# Want to convert to TBH



## sqkcrk (Dec 10, 2005)

Why do you want to have a TBH? I believe that you need to learn about beekeeping. If you have a colony that is queenless and you are just going to let it die because it doesn't have a queen then that says to me that you have alot to learn.

Combine the two colonies. Don't let the queenless colonie go to waste. What makes you think that they are queenless?


----------



## Beethinking (Jun 2, 2008)

Like they said, if the hive is queenless, simply combine it with the other hive.

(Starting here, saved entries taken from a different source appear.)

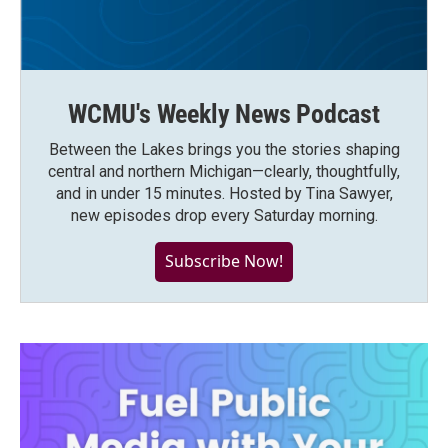
WCMU's Weekly News Podcast
Between the Lakes brings you the stories shaping
central and northern Michigan—clearly, thoughtfully,
and in under 15 minutes. Hosted by Tina Sawyer,
new episodes drop every Saturday morning.
Subscribe Now!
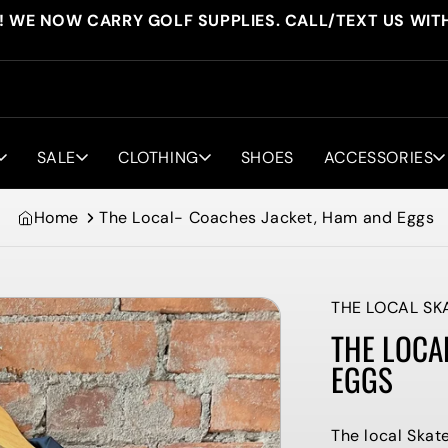
! WE NOW CARRY GOLF SUPPLIES. CALL/TEXT US WIT
SALE
CLOTHING
SHOES
ACCESSORIES
Home
The Local- Coaches Jacket, Ham and Eggs
THE LOCAL SK
THE LOCA
EGGS
The local Ska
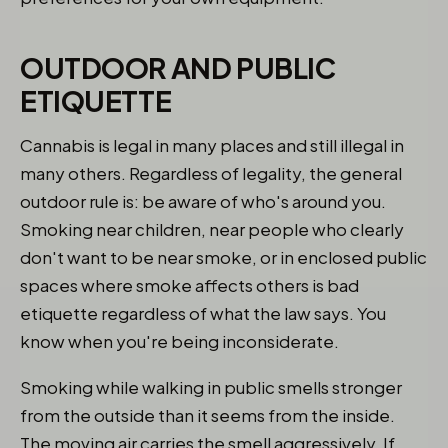
OUTDOOR AND PUBLIC
ETIQUETTE
Cannabis is legal in many places and still illegal in
many others. Regardless of legality, the general
outdoor rule is: be aware of who's around you.
Smoking near children, near people who clearly
don't want to be near smoke, or in enclosed public
spaces where smoke affects others is bad
etiquette regardless of what the law says. You
know when you're being inconsiderate.
Smoking while walking in public smells stronger
from the outside than it seems from the inside.
The moving air carries the smell aggressively. If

Then if you want to start a TBH, or restart the other Lang, catch a swarm or buy a package.

Cheers,
Matt


----------



## honeybeekeeper (Mar 3, 2010)

Beekeeping for Dummies is a good book! opcorn:


----------



## Delta Bay (Dec 4, 2009)

I would requeen that hive if possible and wait until they are well built up in spring then manipulate them into the TBH. There is some very good manipulation processes were you can get all the bees into another hive over a three week period that will cause very little disruption.
I would think it best to go through the winter with two colonies because you just don't know which colonies will be around in the spring.


----------



## bfpierce (Jul 17, 2010)

Thank you all (except sqkcrk).


----------



## sqkcrk (Dec 10, 2005)

Ha, ha, ha. What is your beekeeping experience? And, seriously, what indicates that they are queenless?


----------



## bigbearomaha (Sep 3, 2009)

just my opinion here...

Now is not the time to start a new tbh. There is too much for the colony to do to make tht a reasonable path.

If cold temps are that close and pollen/nectar stores will be largely un-availble soon, re-queening is maybe only a 50/50 success, if that.

As the others say, if the one hive really is queenless, it is possibly better to combine the queenless with the queen right colony for now and hope all works out well enough in the spring to split them.

come back to tackle the prospect of starting the tbh another time once you think you got your bee issue addressed.

Like I said, just my 2 cent ( mark stole my dime, so that's all I got left...  )

Big Bear


----------



## sqkcrk (Dec 10, 2005)

lols big bear. The next one's on me.


----------



## throrope (Dec 18, 2008)

I'm with Cacklewack on combining if you only want one lang and I applaud you for pursuing a tbh. I tried last year with a swarm. They looked promising, but didn't make it.

Best way to gain experience is to experience it. Besides, because beekeeping is greatly dependent on the local environment, what one swears by is another's disaster. I prefer my own mistakes to other's. I had prided myself for not losing any hive since starting five odd years ago. This year I lost three of six.

I suggest you look around your neighborhood for a place for your second lang hive. I have two in a neighbor's yard. After his best cucumber crop, I'm never getting those hives back. They're helping me rebuild.


----------



## buckbee (Dec 2, 2004)

I'm with the Big Bear on this.


----------



## MeriB (Mar 15, 2010)

Isn't that what winter is for, so we can read and expand our knowlege?
Thare is always something more to learn. I have 2 langs and will add a TBH next year. Getting hands on info isn't easy bit it IS there. Take averything with a grain of salt. Read some of Mike Bush's posts. And dont be afraid to follow your gut!
Meridith


----------